Father Victor Misquith at curtain-raiser of the Joy of Giving Week on Thursday. Picture by Bhola Prasad
Giving is a much richer experience than signing a cheque or donating cash, says XLRI.
The premier B-school proves this point through the Joy of Giving Week from October 2 to 6, the biggest festival of philanthropy in the city, also known as Joyfest, with a curtain raiser on Thursday.
Though XLRI has been hosting Joyfest for the past three years, organisers are trying to extend the definition of giving this year.
For example, they say that instead of watching reruns of TV serials, one can spend that time teaching a child.

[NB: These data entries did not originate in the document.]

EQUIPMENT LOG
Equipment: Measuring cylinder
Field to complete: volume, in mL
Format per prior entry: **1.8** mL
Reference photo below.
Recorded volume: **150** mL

New initiatives as part of the campaign aim to promote acts of giving — money, time, skills or just kindness.
XLRI has partnered with around 10 social organisations and 30 schools to make the festival a success.

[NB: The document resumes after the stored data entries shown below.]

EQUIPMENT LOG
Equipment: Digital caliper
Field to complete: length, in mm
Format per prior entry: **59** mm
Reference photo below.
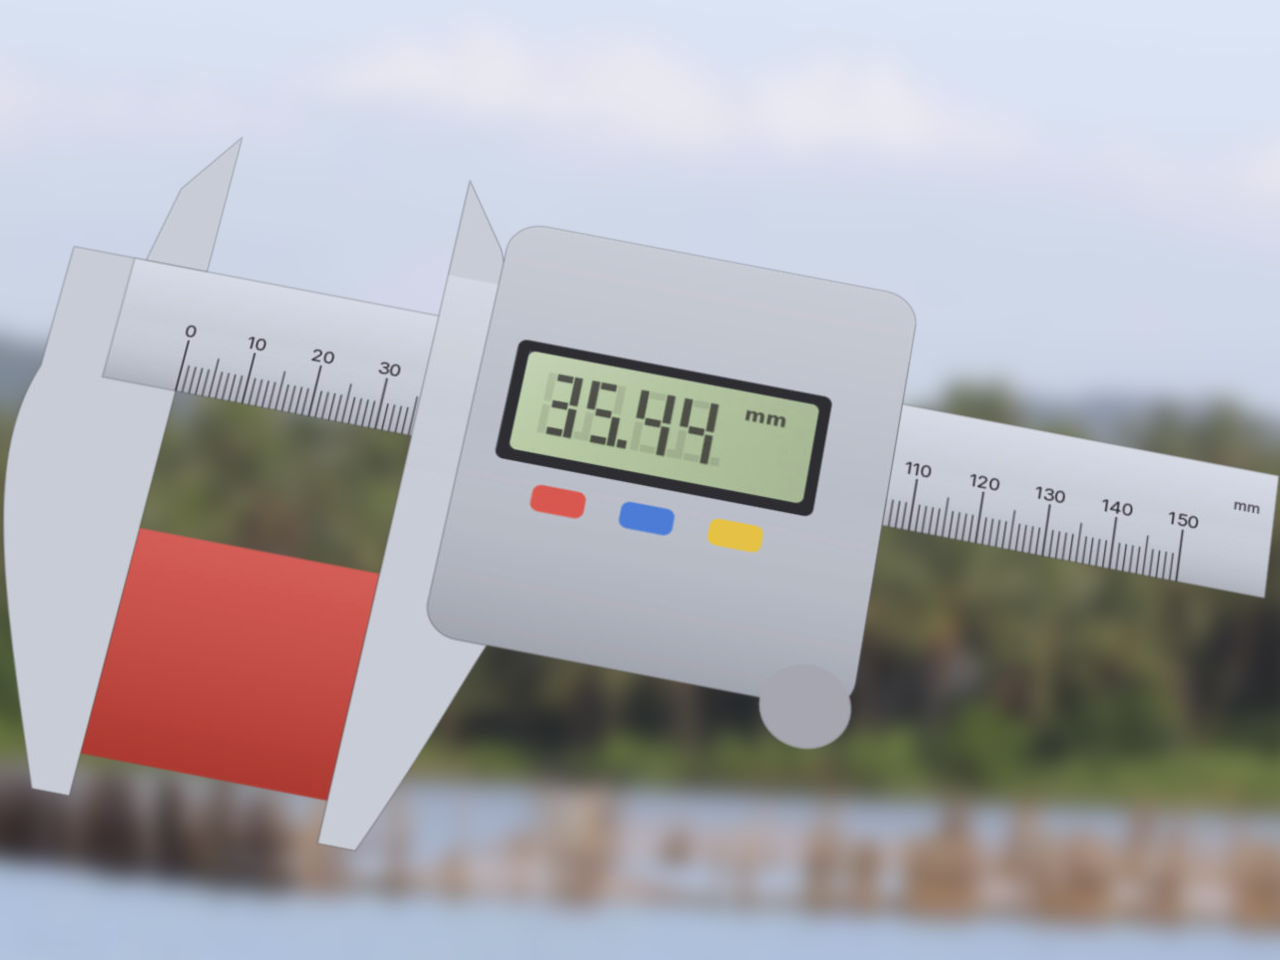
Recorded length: **35.44** mm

At the Joyfest unveiling ceremony on XLRI campus, B-school students, faculty and social organisations explained what was on their minds.
“Don’t think of this as an opportunity to discard your stuff but a chance to sacrifice things you love so that those in dire need can get them. Many people think that when it comes to donation, it is about discarding old stuff. But that’s not the point. Nor is giving always about money,” said Father C.L. George of XLRI.

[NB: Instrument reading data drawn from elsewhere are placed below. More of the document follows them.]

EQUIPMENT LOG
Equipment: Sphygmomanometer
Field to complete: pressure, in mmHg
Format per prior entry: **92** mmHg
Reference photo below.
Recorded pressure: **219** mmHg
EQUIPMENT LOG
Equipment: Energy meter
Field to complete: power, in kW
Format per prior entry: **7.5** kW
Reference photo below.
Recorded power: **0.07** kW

Apart from Vastra Samman, the clothes collection drive, as well as dry ration gifts to the needy, the campaign will have a support education programme for the less privileged.
“Our best achievement through Joy of Giving is to make students realise how privileged they are. Through giving, they learn to treat people with dignity and respect them,” said Loyola School principal Father Victor Misquith.
XLRI students will take up a number of activities which involve nukkad nataks at public places. Students will also participate in Jagriti, where they will tell women whyhealth and hygiene are important, and also invite slum children to their campus. Fiscal and career counselling sessions for Class X students are also on cards.